People still line up for their daily Tim Hortons fix. But lately, you don't see anyone queuing up to buy the stock.
Nearly four years after the much-hyped initial public offering of Canada's beloved doughnut chain, something strange has happened: In the middle of a raging stock market rally, Tims' shares have gone staler than a day-old Dutchie.
They finished yesterday at $30.30, 8 per cent below the closing price of $33.10 on March 24, 2006, the day of Tims' IPO. For investors who like buying great companies at attractive prices, Tims is a sweet deal, some analysts say.
Even as its shares have lost ground, Tims' revenue and profits have marched steadily higher. Its same-store sales, a key measure that strips out the effect of new store openings, have posted solid gains while other fast-food chains have struggled to hang on to customers.
"Tim Hortons remains a solid long-term growth story," Desjardins Securities analyst Keith Howlett said in a recent note. It is a "prolific generator of free cash" and is "posting the best same-store sales growth of North American restaurants."
If business is so good, why is the stock being left behind?

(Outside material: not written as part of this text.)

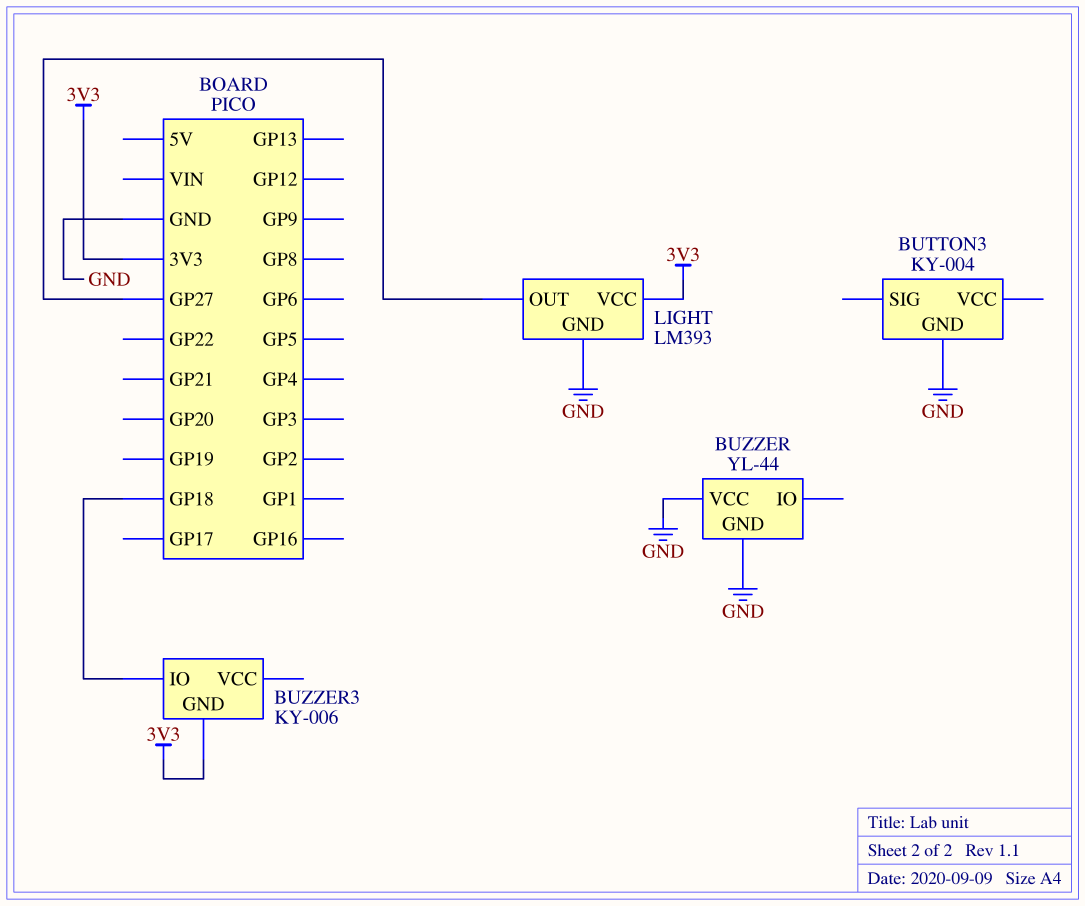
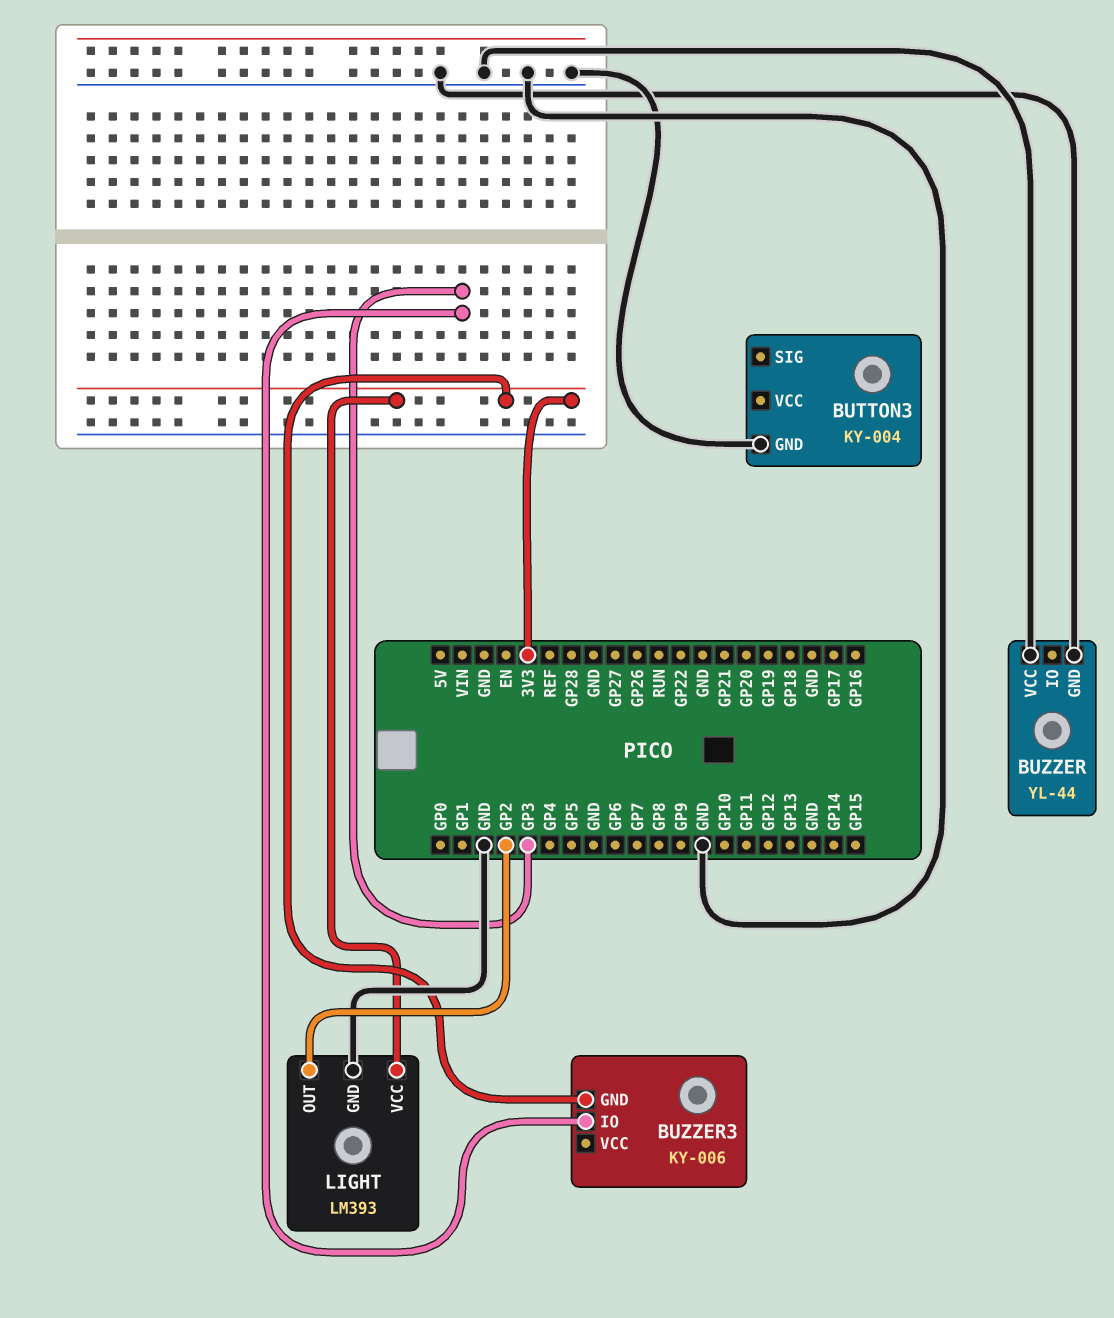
BUZZER3 pin IO: GP18 -> GP3
LIGHT pin OUT: GP27 -> GP2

One factor is the nature of the rally. Investors are flocking to risky assets, leaving so-called defensive plays such as Tims in the dust. There are also concerns that in a few years the chain may near the saturation point in Canada, while the jury is still out on whether its U.S. operations - which only recently broke into the black on an operating basis - will gain sufficient traction, which is seen as critical to the company's long-term growth.
"The way in which the stock is being valued now is that you're not really paying anything for the U.S. business," said Dave Jiles, Canadian equity analyst with Vancouver-based Leith Wheeler Investment Counsel, which owns Tim Hortons shares. "Success in the U.S. would translate into, I think, significant upside for the stock price. I think most investors realize that."
Tims trades at a multiple of 15.3 times estimated 2010 earnings, which is reasonable for a company whose profits are projected to grow at double-digit rates for at least the next few years and which enjoys a wide competitive "moat" in Canada by virtue of its strong brand name, loyal customers and ubiquitous stores.
What's more, the company has conservative debt levels and throws off ample free cash, allowing it to finance expansion and return money to shareholders via stock buybacks and dividends.
Even as other companies are cutting or holding their dividends steady, Tims announced an 11-per-cent increase in February and is expected to hike its dividend again in the new year, according to Bloomberg estimates. (The company's policy is to pay out 20 to 25 per cent of the previous year's earnings as dividends.) As for concerns that Tims may be running out of room to grow in Canada, the company says it still has plenty of expansion potential. With nearly 3,000 outlets in Canada, it aims to open another 1,000 units, president and chief executive officer Don Schroeder told a conference sponsored by Morgan Stanley last month in New York.
"We still have significant growth opportunities in the province of Quebec, where we believe we can double the size of our chain," he said. "We also continue to have growth opportunities in western Canada, which was the last area of Canada for us to develop. Finally, we still have good growth opportunities in a lot of the large urban markets, including Vancouver and Toronto."
The company is also exploring growth options abroad, having planted the Tim Hortons flag in about 300 convenience stores in Ireland and Britain. In North America, it has teamed up with the Cold Stone Creamery, securing the Canadian rights to the ice cream brand, which it is selling in about a dozen Canadian stores and 65 co-branded U.S. sites.
Longer term, however, the company's success may well hinge on the performance of the Tim Hortons brand south of the border, where it operates 560 stores, largely in the U.S. northeast. Although the U.S. operations are moving in the right direction, it will be a battle, analysts say.
"While we believe Tim Hortons is a high-quality restaurant concept, the U.S. is a highly competitive market with many entrenched players such as McDonald's, Panera Bread, Dunkin' Donuts, Wendy's, Burger King and Sonic, which we believe will make Tim Hortons' expansion more challenging," Brian Yarbrough, an analyst with Edward Jones in St. Louis, said in a research note.
Mr. Yarbrough rates the stock a "hold," but some analysts are more bullish. National Bank Financial's Jim Durran rates Tims "outperform" with a price target of $36.
Tims "is an extremely high-quality name with dominant Canadian market share, a low capital-intensive U.S. expansion strategy, a rock-solid balance sheet, excellent cash-flow generation, solid unit growth and [Cold Stone Creamery]growth opportunities," he said in a note.
The company has a "terrific business model," added Leith Wheeler's Mr. Jiles. Notwithstanding questions about the U.S., "for long-term, income-oriented investors, this is an attractive stock to own."